Microsoft is working to resolve an ongoing outage affecting Microsoft Teams users, causing delays and preventing some from accessing the service.
According to user reports on the outage-tracking platform DownDetector, this ongoing incident is causing problems when joining meetings with the Teams desktop client, accessing the Teams app, and signing in.
“Users may experience delays and failures when sending and receiving chat messages that include inline media (images, code snippets, videos),” Microsoft said in an incident report tracked under TM1233974.
“Impact is specific to some users located in Europe and United States who are served through the affected infrastructure attempting to send and receive chat messages that include inline media (images, code snippets, videos).”
While Microsoft has not disclosed how many users are affected, this ongoing issue is tagged as causing “service degradation” and has been flagged as an incident, a term that is commonly used for critical service issues with noticeable user impact.
Microsoft added that its engineers are currently reviewing service monitoring telemetry data to isolate the root cause behind the incident and to develop a remediation plan.
Microsoft is also working to resolve an incident that blocks users from joining some Microsoft Teams meetings via the “Join” button in the meeting chat (tracked as TM1231009), and another incident that prevents some users from adding (or updating) Copilot Studio agents to Microsoft Teams (TM1218513).

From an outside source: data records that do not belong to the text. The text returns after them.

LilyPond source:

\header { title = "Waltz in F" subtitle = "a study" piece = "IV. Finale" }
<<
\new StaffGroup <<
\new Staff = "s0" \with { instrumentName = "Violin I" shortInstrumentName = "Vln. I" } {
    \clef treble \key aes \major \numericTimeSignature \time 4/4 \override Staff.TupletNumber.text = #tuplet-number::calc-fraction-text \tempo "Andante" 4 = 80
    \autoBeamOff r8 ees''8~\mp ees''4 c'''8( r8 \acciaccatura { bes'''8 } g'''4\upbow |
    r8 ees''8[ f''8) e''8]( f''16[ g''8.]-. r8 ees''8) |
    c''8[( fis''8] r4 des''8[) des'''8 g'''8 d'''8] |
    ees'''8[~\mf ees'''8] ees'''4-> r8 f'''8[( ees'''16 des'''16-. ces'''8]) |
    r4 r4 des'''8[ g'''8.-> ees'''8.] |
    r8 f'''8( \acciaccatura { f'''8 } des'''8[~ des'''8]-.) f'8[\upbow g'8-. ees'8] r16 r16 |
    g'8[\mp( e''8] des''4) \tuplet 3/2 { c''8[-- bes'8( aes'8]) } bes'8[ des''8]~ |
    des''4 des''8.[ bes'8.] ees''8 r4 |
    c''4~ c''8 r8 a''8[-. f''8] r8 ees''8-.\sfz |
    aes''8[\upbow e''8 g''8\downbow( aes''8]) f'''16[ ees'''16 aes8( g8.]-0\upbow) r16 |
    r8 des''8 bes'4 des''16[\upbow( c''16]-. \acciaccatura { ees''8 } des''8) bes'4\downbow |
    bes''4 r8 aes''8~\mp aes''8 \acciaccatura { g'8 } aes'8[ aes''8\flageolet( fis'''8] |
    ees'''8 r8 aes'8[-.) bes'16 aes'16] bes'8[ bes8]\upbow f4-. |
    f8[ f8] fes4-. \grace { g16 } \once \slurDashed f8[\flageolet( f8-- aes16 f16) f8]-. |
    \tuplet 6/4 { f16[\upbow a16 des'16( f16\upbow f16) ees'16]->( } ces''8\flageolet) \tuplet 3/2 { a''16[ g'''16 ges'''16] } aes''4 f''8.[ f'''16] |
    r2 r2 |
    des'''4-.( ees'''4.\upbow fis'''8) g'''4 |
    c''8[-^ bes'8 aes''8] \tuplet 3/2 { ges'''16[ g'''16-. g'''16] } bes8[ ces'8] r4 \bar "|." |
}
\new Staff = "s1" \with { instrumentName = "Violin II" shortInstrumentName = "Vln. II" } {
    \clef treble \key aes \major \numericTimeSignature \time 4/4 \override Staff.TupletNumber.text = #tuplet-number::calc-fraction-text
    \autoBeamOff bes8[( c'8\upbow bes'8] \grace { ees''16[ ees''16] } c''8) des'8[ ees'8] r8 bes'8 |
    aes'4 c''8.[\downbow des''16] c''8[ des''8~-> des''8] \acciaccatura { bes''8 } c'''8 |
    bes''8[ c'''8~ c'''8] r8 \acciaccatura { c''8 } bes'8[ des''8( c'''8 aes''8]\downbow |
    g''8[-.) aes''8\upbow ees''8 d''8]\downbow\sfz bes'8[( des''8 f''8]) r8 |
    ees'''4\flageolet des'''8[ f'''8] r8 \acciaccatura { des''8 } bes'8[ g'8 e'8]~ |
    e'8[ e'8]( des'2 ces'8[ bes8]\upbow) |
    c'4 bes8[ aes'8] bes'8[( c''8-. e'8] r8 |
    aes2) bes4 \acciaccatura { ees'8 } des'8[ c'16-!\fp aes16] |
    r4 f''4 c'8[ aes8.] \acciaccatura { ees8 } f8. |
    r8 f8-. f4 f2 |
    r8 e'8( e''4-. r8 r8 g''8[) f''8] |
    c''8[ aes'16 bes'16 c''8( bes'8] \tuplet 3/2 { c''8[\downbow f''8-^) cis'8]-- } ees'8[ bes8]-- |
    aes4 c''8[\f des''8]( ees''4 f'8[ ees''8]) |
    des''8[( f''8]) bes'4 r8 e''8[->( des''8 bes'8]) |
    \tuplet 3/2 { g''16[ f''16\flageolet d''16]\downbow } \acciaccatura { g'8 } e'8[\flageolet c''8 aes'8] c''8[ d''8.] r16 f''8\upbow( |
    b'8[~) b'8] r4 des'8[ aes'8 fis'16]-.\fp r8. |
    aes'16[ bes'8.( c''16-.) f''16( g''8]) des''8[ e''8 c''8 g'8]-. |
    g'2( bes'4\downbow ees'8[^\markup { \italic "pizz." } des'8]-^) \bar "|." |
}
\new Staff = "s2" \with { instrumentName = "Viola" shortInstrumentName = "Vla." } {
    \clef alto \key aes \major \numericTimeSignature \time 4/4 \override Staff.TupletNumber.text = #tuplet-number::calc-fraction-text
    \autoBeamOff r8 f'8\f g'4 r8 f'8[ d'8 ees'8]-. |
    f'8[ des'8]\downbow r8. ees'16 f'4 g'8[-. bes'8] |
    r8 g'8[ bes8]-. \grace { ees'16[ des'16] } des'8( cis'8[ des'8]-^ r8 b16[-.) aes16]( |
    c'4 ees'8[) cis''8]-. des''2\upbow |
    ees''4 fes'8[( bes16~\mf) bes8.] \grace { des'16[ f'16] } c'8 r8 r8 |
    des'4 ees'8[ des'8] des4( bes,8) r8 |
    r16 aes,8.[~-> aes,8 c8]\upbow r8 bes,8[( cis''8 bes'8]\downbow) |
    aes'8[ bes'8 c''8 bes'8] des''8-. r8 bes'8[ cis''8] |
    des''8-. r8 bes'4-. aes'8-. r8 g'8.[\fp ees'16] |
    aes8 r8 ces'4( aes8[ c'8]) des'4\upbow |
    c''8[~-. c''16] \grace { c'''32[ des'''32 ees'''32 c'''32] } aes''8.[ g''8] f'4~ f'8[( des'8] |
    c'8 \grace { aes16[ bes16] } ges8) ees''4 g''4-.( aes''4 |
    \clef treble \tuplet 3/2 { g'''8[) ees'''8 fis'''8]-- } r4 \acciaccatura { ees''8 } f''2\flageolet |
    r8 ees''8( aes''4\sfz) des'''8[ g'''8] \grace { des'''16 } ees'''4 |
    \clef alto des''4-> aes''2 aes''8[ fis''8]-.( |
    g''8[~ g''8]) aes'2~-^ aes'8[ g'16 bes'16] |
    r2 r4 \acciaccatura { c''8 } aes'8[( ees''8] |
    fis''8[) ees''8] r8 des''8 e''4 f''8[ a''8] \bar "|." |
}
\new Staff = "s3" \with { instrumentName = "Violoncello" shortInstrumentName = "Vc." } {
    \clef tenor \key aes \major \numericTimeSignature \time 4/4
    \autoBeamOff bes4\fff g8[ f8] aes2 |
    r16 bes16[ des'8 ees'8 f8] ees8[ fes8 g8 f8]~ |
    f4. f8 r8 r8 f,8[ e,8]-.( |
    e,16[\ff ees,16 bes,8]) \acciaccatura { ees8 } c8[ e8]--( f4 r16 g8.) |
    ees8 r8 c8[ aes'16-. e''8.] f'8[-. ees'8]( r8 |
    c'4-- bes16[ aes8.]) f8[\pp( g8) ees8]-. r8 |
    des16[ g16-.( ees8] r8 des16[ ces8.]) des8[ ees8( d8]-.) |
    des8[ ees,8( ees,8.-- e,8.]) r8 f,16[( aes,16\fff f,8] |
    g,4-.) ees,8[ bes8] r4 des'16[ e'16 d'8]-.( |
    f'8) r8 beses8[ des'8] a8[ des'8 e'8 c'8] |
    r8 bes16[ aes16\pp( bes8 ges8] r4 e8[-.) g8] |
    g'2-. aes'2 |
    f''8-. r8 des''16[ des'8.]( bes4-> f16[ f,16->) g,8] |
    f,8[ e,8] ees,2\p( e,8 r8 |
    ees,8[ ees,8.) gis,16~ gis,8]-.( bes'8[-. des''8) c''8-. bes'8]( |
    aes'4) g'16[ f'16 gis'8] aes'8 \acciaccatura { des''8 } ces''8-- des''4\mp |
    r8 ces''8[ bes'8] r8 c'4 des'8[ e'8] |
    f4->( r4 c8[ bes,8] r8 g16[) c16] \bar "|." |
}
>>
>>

Another outage, also tagged as a critical service issue, took down multiple Microsoft 365 services in early October, including Microsoft Teams.
The October 2025 incident also caused Multi-Factor Authentication (MFA) issues, affecting users who tried to access Microsoft 365 services via Microsoft Entra single sign-on (SSO).
As Microsoft revealed at its 2024 Enterprise Connect conference, more than 320 million people use Teams each month.
Update February 17, 10:46 EST: One hour into the outage, Microsoft says the Teams delays and access issues have now been addressed.
“A subsection of service infrastructure, that facilitates underlying caching in Microsoft Teams, fell below our manageable service performance thresholds,” Microsoft noted. “We reverted the configuration change to the last healthy version, and can confirm that impact is remediated after a period of monitoring service telemetry.”